Dana BOS Permudah Sekolah Terapkan Belajar Jarak Jauh

Kebijakan dana bos sangat fleksibel

Dana BOS Permudah Sekolah Terapkan Belajar Jarak Jauh
Tayangan diaolog KCPEN tentang pendidikan. (Screenshot/istimewa)












KABAR.NEWS, Makassar - Kementerian Pendidikan dan Kebudayaan (Kemendikbud) telah mengumumkan kebijakan terkait skema penyaluran Bantuan Operasional Sekolah (BOS) dan Dana Alokasi Khusus (DAK) Fisik untuk tahun 2021. 


Mekanisme penyaluran dana BOS langsung ke sekolah sejak tahun lalu telah menerima tanggapan positif dan berhasil mengurangi tingkat keterlambatan dana sekitar 32 persen atau tiga minggu lebih cepat dibandingkan tahun 2019.

Sutanto selaku Sekretaris Direktorat Jenderal PAUD, Pendidikan Dasar dan Pendidikan Menengah Kemendikbud menjelaskan,sejak 2020 anggaran BOS sudah berbeda dengan tahun sebelumnya. 


"Kebijakan Menteri Pendidikan dan Kebudayaan adalah agar anggaran BOS bisa langsung ke sekolah," kata Sutanto dalam keterangan tertulis dialog publik yang digelar KC-PEN, Jumat (27/3/2021).

"Tujuannya agar sekolah tidak terlambat  menerima dana BOS. Untuk tahun 2021 ini, dana BOS diberikan berdasarkan jumlah siswa dikalikan biaya per satuan pendidikan dan disesuaikan dengan tingkat kemahalan per Kabupaten/Kota."

Dr. Sutanto menjelaskan lebih lanjut mengenai indeks kemahalan yang dimaksud tersebut, “Indeks kemahalan tersebut menggunakan kemahalan konstrukusi yang dikeluarkan Badan Pusat Statistik (BPS),” terangnya.


Apa yang disampaikan Sutanto, diamini oleh Kepala SMP Negeri 1 Salatiga, Hariyati.
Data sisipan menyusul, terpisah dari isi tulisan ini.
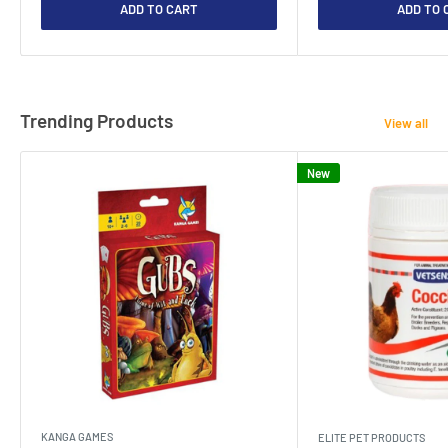
ADD TO CART
ADD TO 
Trending Products
View all
New
KANGA GAMES
ELITE PET PRODUCTS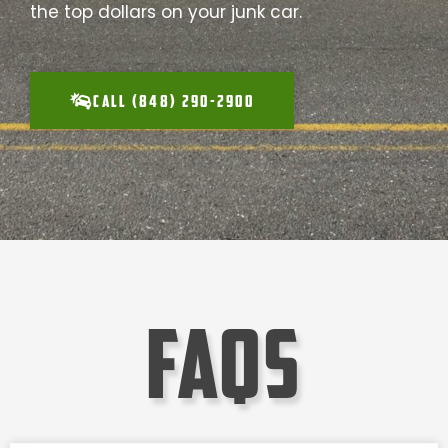
the top dollars on your junk car.
CALL (848) 290-2900
faqs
Menurutnya petunjuk teknis (Juknis) BOS 2021 sangat membantu sekolah di masa pandemi untuk mewujudkan pendidikan yang baik sementara sekolah-sekolah dituntut pembelajaran jarak jauh 
(PJJ). 


"Cara berpikir kita harus cerdas dalam mengatur dana BOS yang ada,” tutur Hariyati dalam kesempatan yang sama.


Dalam prakteknya, Hariyati menggunakan dana BOS untuk membeli tablet dan meningkatkan 
sarana serta prasarana sekolahnya, sehingga siswanya yang terhambat mengikuti pembelajaran jarak jauh (PJJ) bisa dibantu dan didukung pihak sekolah.


“Bagi siswa kami yang mengalami hambatan sarana dan prasarana melakukan PJJ, kami pinjamkan perangkat tablet kami yang pengadaannya berasal dari BOS,” kisahnya.

Selain itu, Hariyati juga memanfaatkan dana BOS untuk meningkatkan kompetensi guru selama PJJ berlangsung saat pandemi, “Karena kita harus bisa memberi pelajaran lebih menarik lewat PJJ ini. Kami menciptakan metode yang menarik agar siswa tidak bosan di rumah,” ungkapnya.


Memang menurut Susanto, dana BOS memberikan ruang kepada Kepala Sekolah untuk sepenuhnya mengatur dan bertanggung jawab atas segala pengeluaran sekolah.


“Kebijakannya dibuat fleksibel sehingga tidak ada batasan penggunaan, bisa digunakan untuk peningkatan kompetensi guru, pengadaan sarana prasarana, untuk membayar jasa listrik, telepon, air, dan  internet sekolah,” terangnya.

Untuk kemudahan yang diberikan kepada sekolah, Hariyati menyampaikan harapannya agar program yang sudah baik terus dilakukan pemerintah.


“Harapan kami program-program yang sudah diluncurkan Kemendikbud sudah sangat baik dan mohon dilanjutkan, sehingga menghasilkan siswa-siswa yang berkualitas, sistem pelaporan penggunaan dan BOS secara online juga sudah memudahkan kami,” tuturnya.


Namun begitu setelah guru dan tenaga pendidik menjadi prioritas vaksinasi pada tahap kedua ini, opsi bagi satuan pendidikan untuk menjalankan pelajaran tatap muka (PTM) terbatas sedang direncanakan Kemendikbud, Kementerian Agama, Kementerian Kesehatan, dan Kementerian Dalam Negeri. Tentunya dengan memperhatikan kondisi pandemi dan menegakkan protokol Kesehatan yang ketat.